金 4,581円 (-3)

プラチナ 5,062円 (-34)

9/9、ニューヨーク市場の金相場は続落し、1オンス=1250ドルを割り込んだ。テクニカルな売りに加え、米連邦準備制度理事会(FRB)や他の中央銀行の利上げが想定よりも早まるとの観測から3カ月ぶりの安値を付けた。他の貴金属も金につれ安となり、プラチナは7カ月ぶりの安値、銀は19ドルを下回った。ドルが対ユーロで14カ月ぶりの高値まで上昇し、コモディティー(商品)相場は圧迫された。米国経済は想定通り成長し、FRBが来年利上げに踏み切るとの楽観的な見方がドル相場を押し上げた。ニューヨーク商品取引所(COMEX)の金先物12月きりは、1250ドルの下値支持線を割り込んだことを受けて損切り注文が出され、米東部時間正午からの20分間(1600~1620GMT)で1万2000枚を超える売買があった。RJOフューチャーズ(シカゴ)の上級商品ブローカー、フィリップ・ストレイブル氏は「一部のトレーダーは金に見切りを付けた。

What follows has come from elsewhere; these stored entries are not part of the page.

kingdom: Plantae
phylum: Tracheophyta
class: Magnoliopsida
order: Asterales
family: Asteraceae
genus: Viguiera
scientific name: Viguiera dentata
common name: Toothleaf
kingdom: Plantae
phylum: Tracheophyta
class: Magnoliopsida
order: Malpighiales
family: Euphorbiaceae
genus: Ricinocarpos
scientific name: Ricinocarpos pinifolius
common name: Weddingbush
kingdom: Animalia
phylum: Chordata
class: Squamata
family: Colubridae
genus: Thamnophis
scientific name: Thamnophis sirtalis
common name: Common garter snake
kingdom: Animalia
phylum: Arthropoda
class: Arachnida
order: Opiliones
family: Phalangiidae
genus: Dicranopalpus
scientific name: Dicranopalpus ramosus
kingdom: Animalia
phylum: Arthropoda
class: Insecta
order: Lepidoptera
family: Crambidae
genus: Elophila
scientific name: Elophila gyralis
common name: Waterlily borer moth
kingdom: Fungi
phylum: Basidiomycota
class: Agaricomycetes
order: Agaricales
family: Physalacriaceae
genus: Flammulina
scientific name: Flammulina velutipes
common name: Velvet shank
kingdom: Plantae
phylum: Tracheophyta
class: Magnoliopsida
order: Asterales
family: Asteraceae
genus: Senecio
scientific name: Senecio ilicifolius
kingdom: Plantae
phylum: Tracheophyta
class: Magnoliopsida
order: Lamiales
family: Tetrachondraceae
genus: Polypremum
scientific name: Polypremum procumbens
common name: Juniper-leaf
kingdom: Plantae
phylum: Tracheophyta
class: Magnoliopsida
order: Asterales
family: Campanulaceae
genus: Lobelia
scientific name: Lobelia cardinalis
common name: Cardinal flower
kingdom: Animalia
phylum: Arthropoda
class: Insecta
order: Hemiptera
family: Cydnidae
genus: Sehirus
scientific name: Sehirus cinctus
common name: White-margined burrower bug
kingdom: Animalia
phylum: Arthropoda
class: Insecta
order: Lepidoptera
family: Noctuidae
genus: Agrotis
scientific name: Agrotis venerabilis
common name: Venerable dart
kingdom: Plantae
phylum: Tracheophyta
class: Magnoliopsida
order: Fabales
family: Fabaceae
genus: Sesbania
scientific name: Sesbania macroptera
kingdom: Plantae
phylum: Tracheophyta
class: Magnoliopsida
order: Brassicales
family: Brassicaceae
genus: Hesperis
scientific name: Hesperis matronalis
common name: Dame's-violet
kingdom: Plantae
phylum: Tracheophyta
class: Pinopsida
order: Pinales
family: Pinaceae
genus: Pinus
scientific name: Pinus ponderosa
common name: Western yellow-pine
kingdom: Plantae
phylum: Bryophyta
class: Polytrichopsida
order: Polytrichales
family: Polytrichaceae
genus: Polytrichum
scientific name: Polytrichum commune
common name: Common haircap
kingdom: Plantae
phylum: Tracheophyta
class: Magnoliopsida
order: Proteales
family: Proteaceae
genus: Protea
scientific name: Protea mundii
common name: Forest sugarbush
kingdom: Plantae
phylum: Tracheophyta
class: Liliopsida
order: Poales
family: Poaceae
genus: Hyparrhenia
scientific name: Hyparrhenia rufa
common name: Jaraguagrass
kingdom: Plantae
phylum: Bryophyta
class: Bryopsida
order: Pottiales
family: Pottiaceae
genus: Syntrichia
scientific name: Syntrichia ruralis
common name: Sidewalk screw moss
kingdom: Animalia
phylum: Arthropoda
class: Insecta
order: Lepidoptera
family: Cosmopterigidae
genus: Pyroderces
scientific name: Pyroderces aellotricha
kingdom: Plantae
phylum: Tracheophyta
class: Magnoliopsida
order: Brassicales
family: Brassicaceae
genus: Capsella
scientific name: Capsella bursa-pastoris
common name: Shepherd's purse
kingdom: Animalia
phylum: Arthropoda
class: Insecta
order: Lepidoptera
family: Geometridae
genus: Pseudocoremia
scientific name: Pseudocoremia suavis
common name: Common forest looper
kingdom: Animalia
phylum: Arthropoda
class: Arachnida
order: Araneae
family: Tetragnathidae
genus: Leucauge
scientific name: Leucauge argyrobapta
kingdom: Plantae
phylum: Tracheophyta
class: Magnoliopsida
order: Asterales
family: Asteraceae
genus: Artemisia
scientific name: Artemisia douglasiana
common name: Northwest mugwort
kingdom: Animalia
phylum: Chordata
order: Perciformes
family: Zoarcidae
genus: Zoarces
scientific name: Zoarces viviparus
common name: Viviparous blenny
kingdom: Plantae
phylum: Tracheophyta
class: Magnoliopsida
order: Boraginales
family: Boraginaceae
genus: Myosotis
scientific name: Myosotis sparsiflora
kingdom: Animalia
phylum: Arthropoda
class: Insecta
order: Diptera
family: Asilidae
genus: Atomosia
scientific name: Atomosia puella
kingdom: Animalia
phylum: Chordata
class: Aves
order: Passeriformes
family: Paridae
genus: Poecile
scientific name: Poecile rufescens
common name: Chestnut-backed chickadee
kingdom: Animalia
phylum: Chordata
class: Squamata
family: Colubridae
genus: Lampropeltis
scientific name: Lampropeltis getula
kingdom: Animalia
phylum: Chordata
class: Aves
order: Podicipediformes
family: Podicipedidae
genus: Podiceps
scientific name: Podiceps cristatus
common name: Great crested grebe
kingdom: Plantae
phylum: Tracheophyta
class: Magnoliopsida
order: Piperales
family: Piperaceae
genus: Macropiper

1250ドルの水準は多くの投資家にとって譲れない一線だった」と述べた。金現物は米東部時間午後2時22分時点で6.10ドル(0.5%)安の1オンス=1249.34ドル。一時は3カ月ぶりの安値となる1247.15ドルまで下げた。COMEXの金先物12月きりは5.80ドル(0.5%)安の1248.50ドルで終了。ロイター通信の暫定データによると、出来高は30日平均とほぼ同じだった。東京貴金属の金相場は小幅まちまち。終値は、中心限月2015年8月先ぎりが前日比1円高の4291円、他限月は6円安~変わらず。日中立ち会いは、8日のニューヨーク金先物相場が、為替のドル高・ユーロ安を受けて反落した流れを引き継ぎ、軟調に始まった。その後は、小幅レンジでもみ合いながらNY時間外の堅調を眺め、水準を切り上げた。銀は期先2限月が20銭~30銭安。白金はまちまち。方向感を欠いて始まった後も、手掛かり材料に乏しく、小動きで推移した。終値は9円安~1円高。パラジウムは11円安~7円高。10月当ぎりは出合いがなかった。